Problem to solve:
Copy the records word for word, starting at the line containing "Between Burglary and" and continuing through the end of the records, with both ends included. Leave out the pictures.

Exercise material:
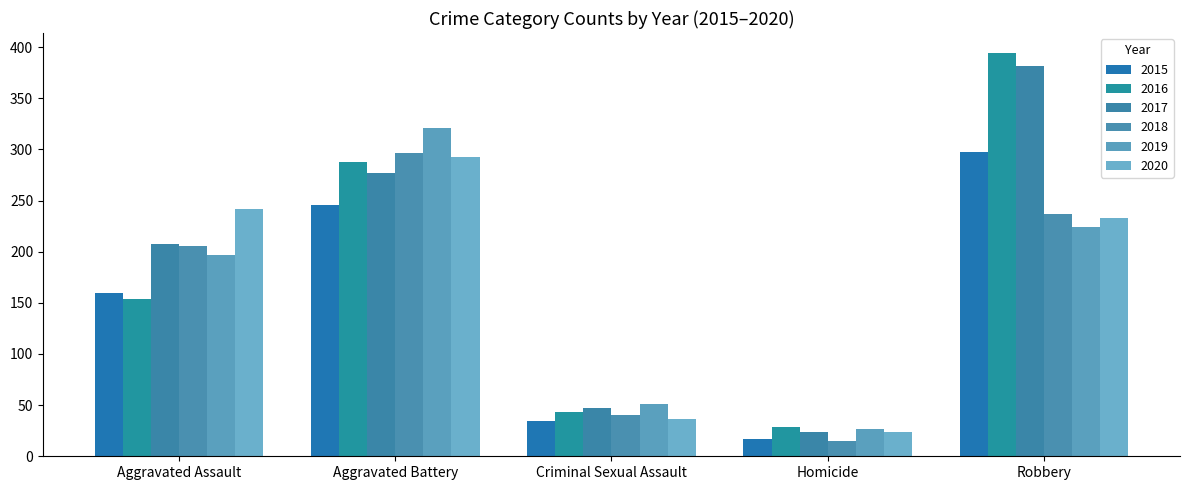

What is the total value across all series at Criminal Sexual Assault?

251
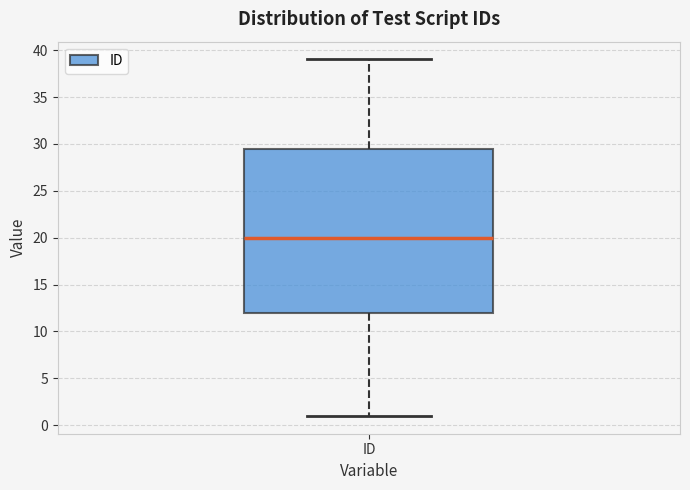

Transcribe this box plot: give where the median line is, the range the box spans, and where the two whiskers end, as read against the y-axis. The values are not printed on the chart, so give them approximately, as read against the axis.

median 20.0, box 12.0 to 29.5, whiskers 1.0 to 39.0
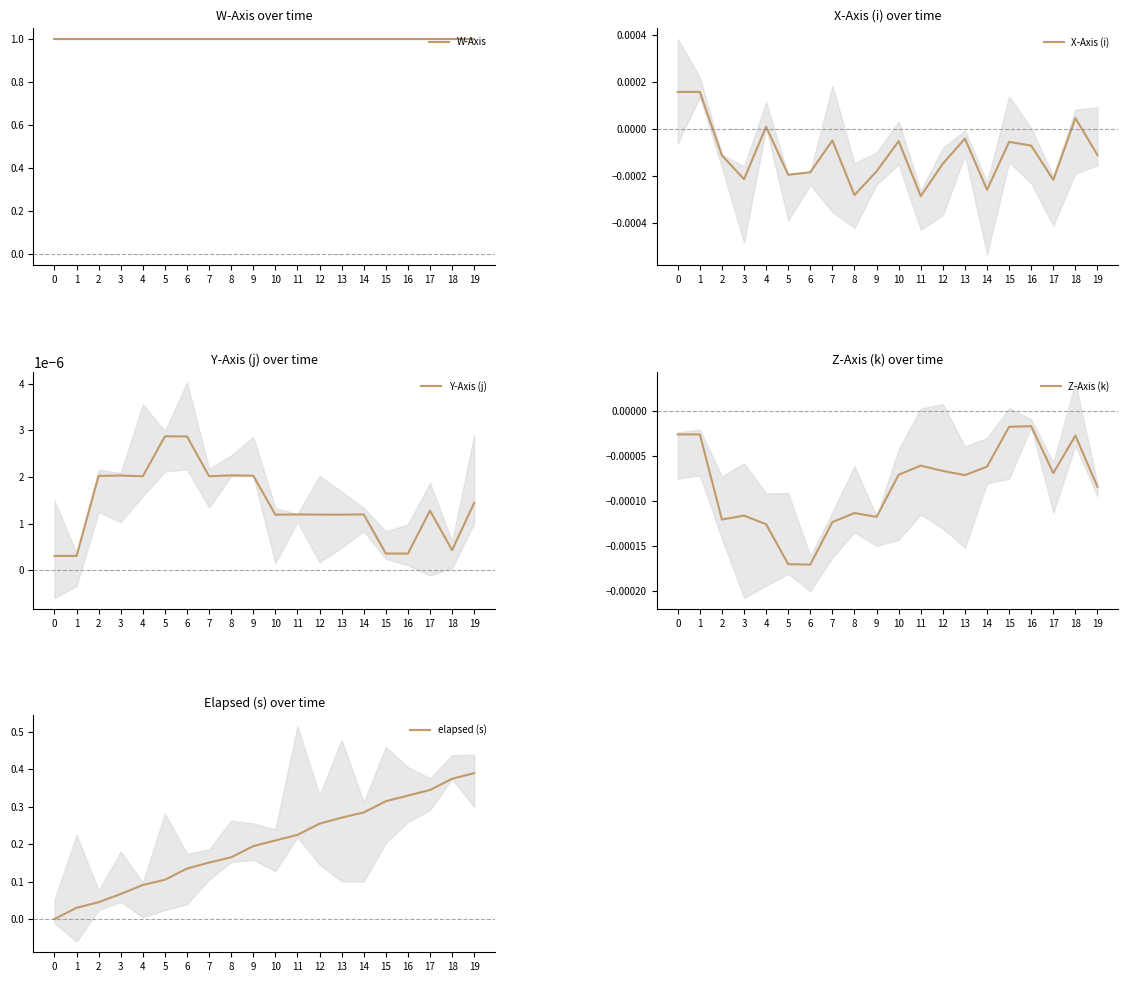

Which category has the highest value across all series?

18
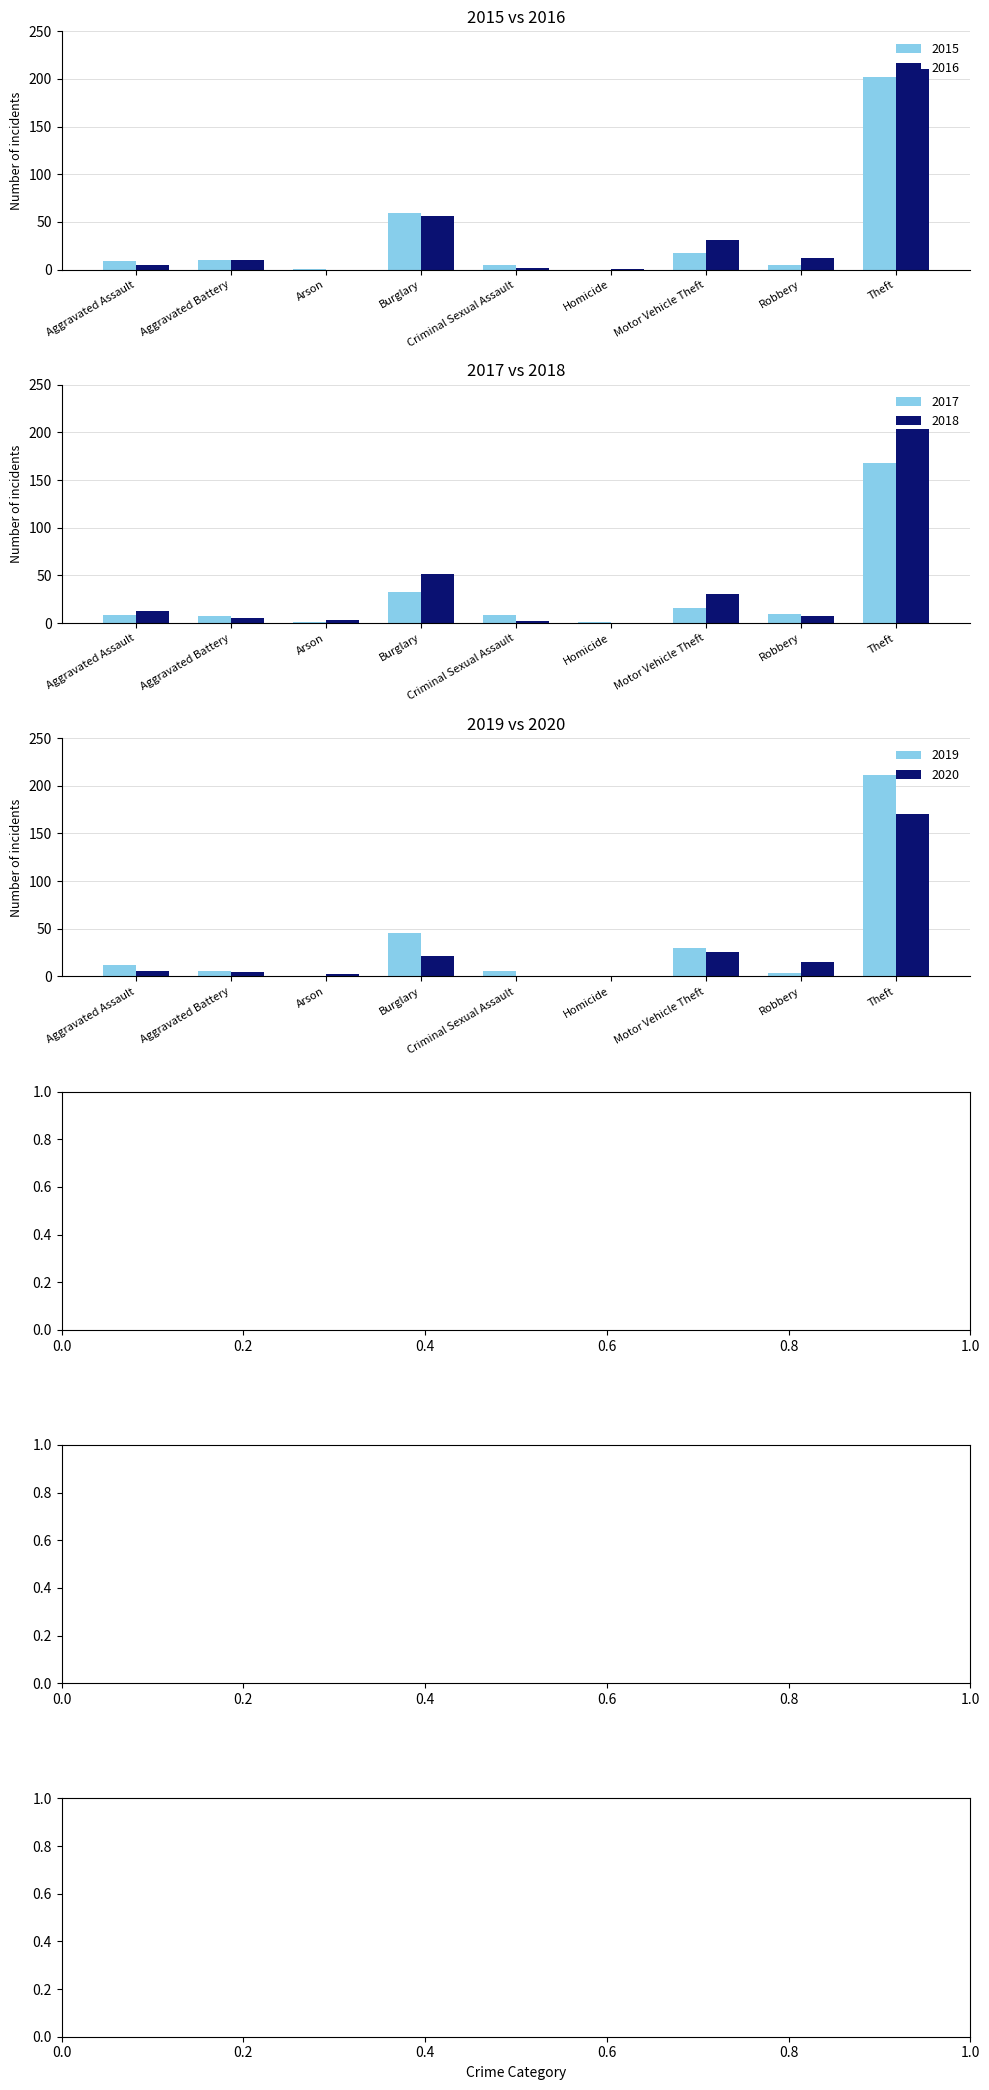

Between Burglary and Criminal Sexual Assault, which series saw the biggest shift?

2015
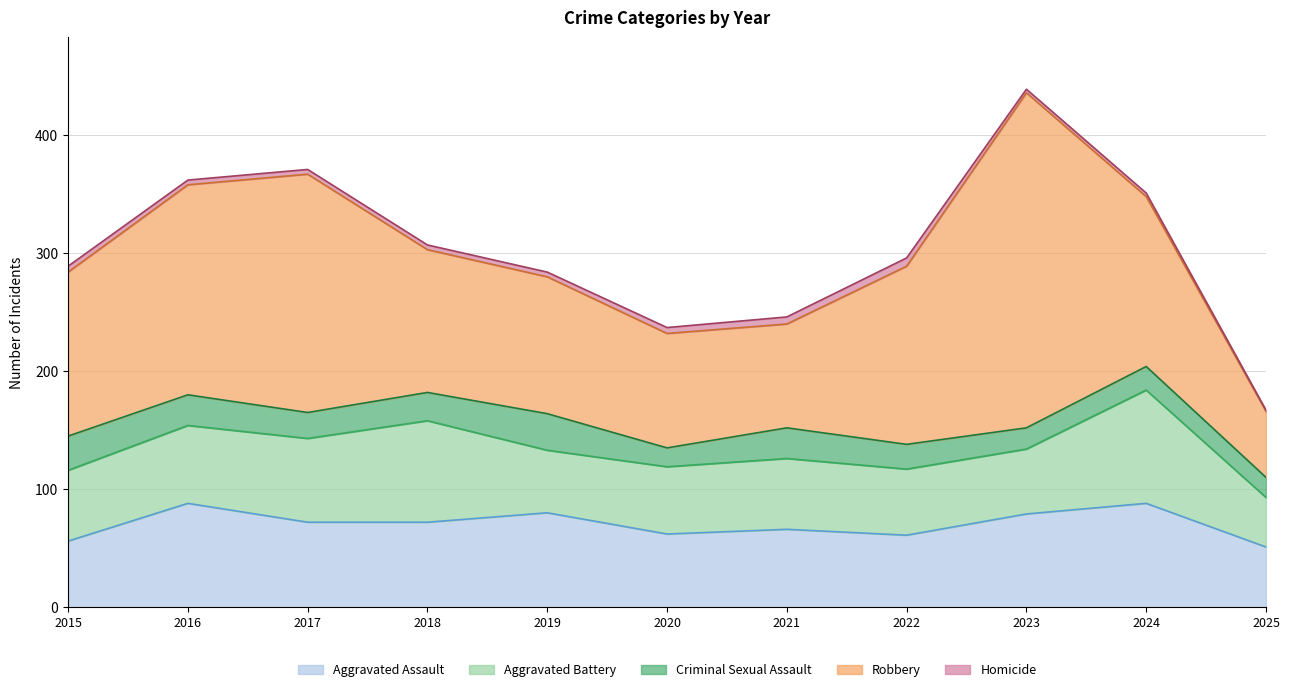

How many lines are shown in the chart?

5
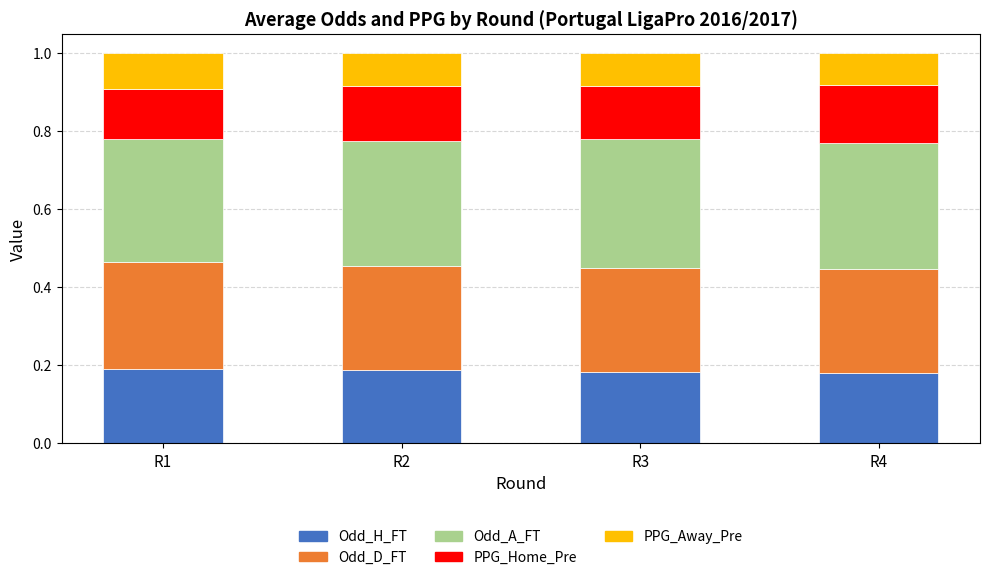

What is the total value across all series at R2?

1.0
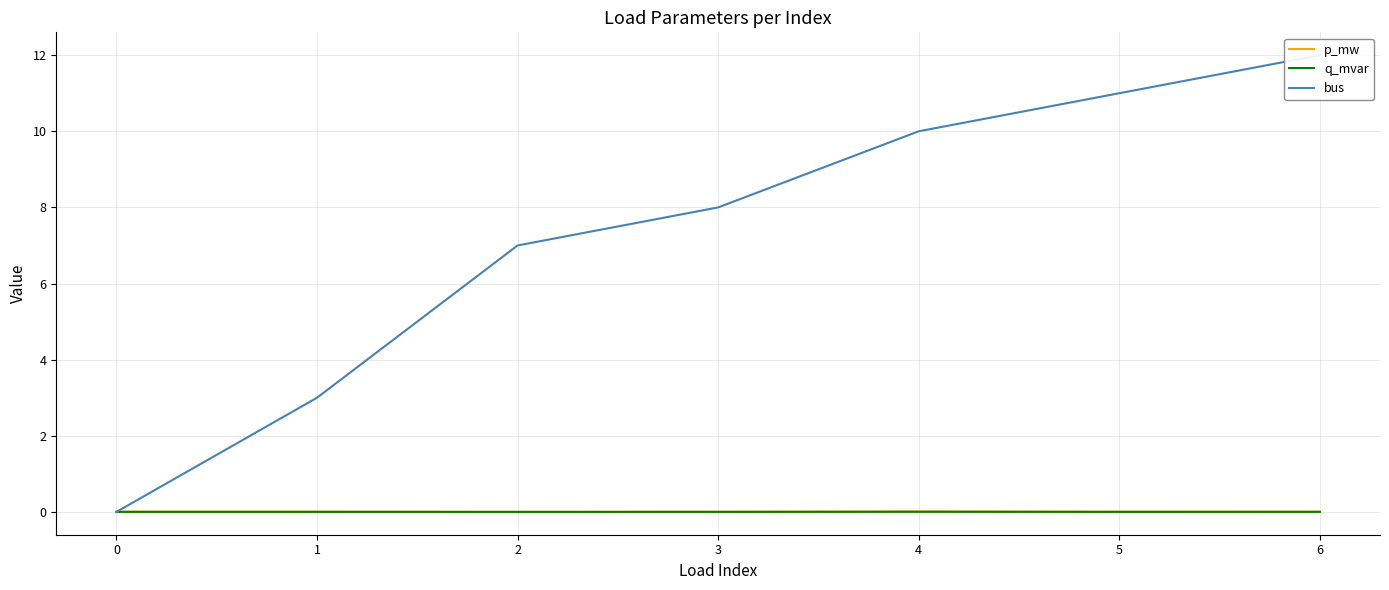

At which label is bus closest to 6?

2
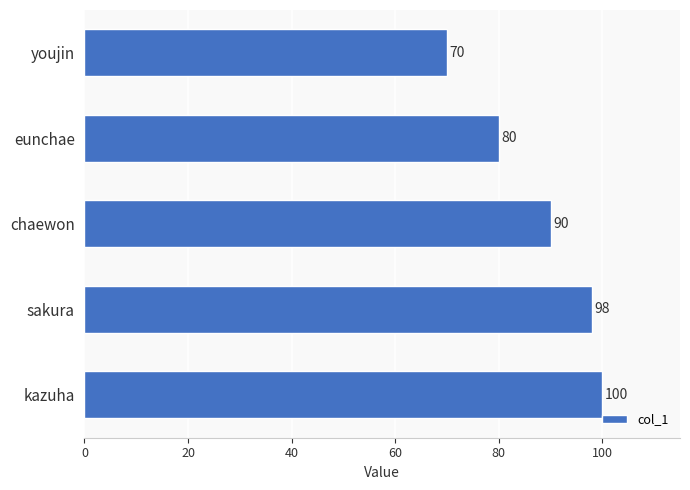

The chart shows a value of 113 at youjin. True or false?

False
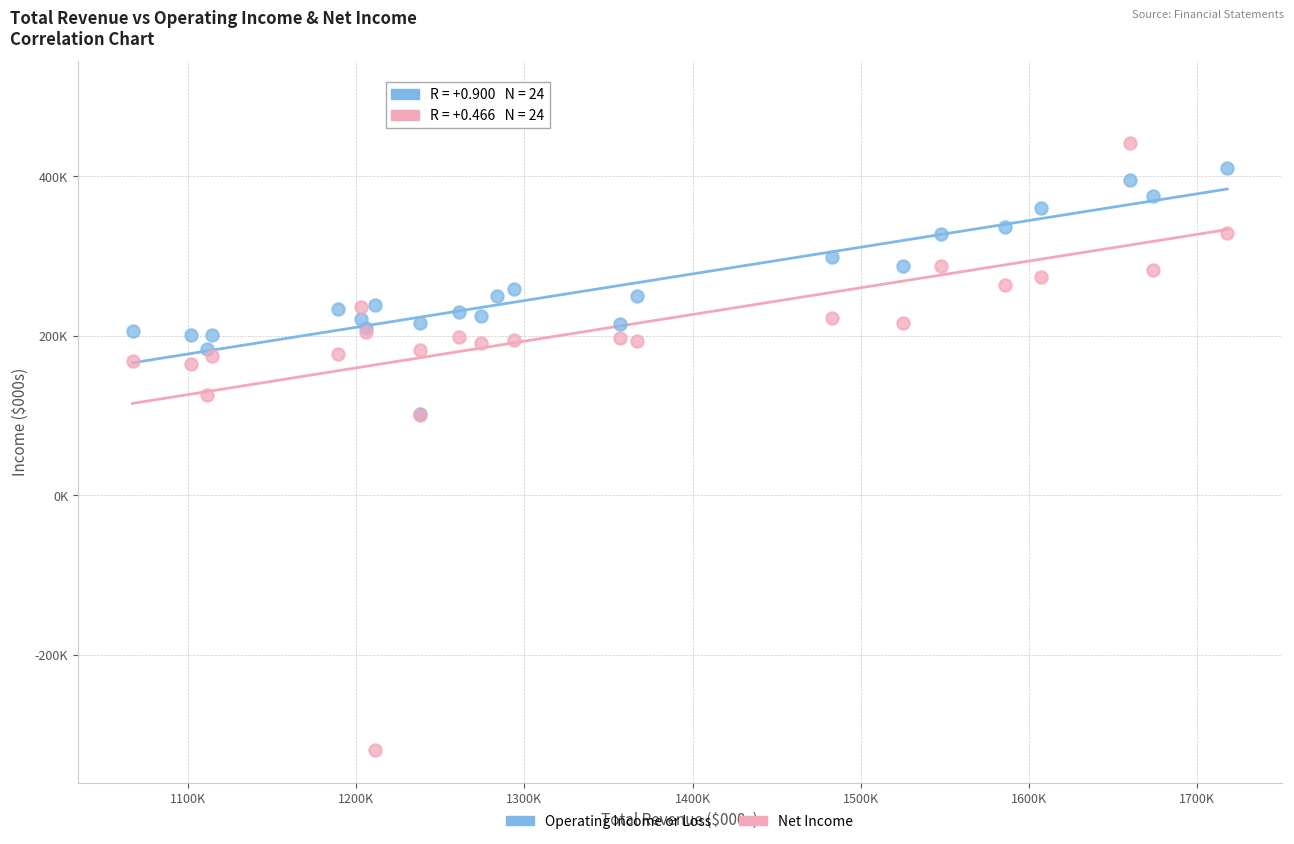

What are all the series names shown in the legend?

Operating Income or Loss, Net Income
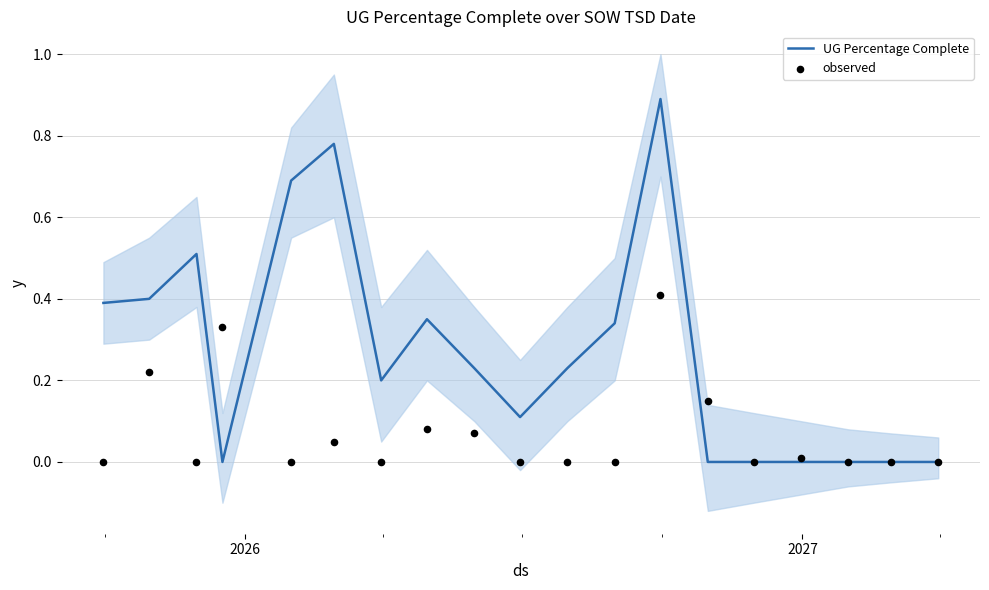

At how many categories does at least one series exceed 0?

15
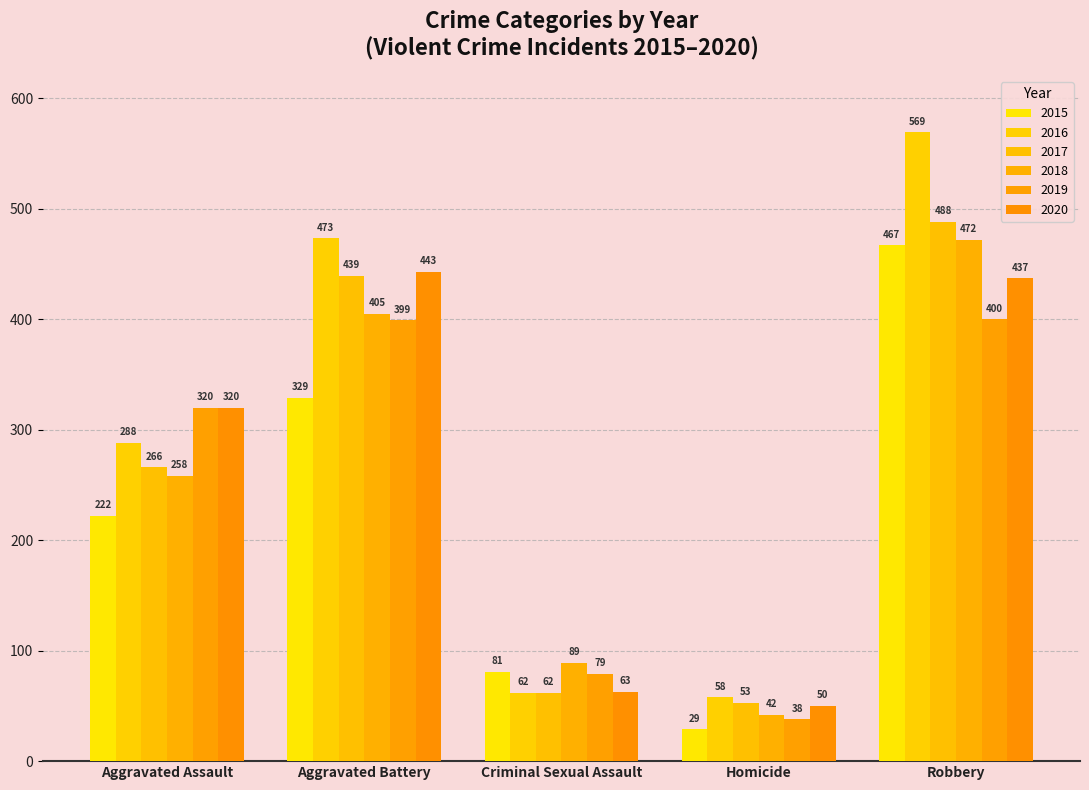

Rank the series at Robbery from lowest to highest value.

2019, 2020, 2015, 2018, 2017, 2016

Expected output:
Between Burglary and Criminal Sexual Assault, which series saw the biggest shift?

2015

How many lines are shown in the chart?

5

What is the total value across all series at R2?

1.0

At which label is bus closest to 6?

2

The chart shows a value of 113 at youjin. True or false?

False

What are all the series names shown in the legend?

Operating Income or Loss, Net Income

At how many categories does at least one series exceed 0?

15

Rank the series at Robbery from lowest to highest value.

2019, 2020, 2015, 2018, 2017, 2016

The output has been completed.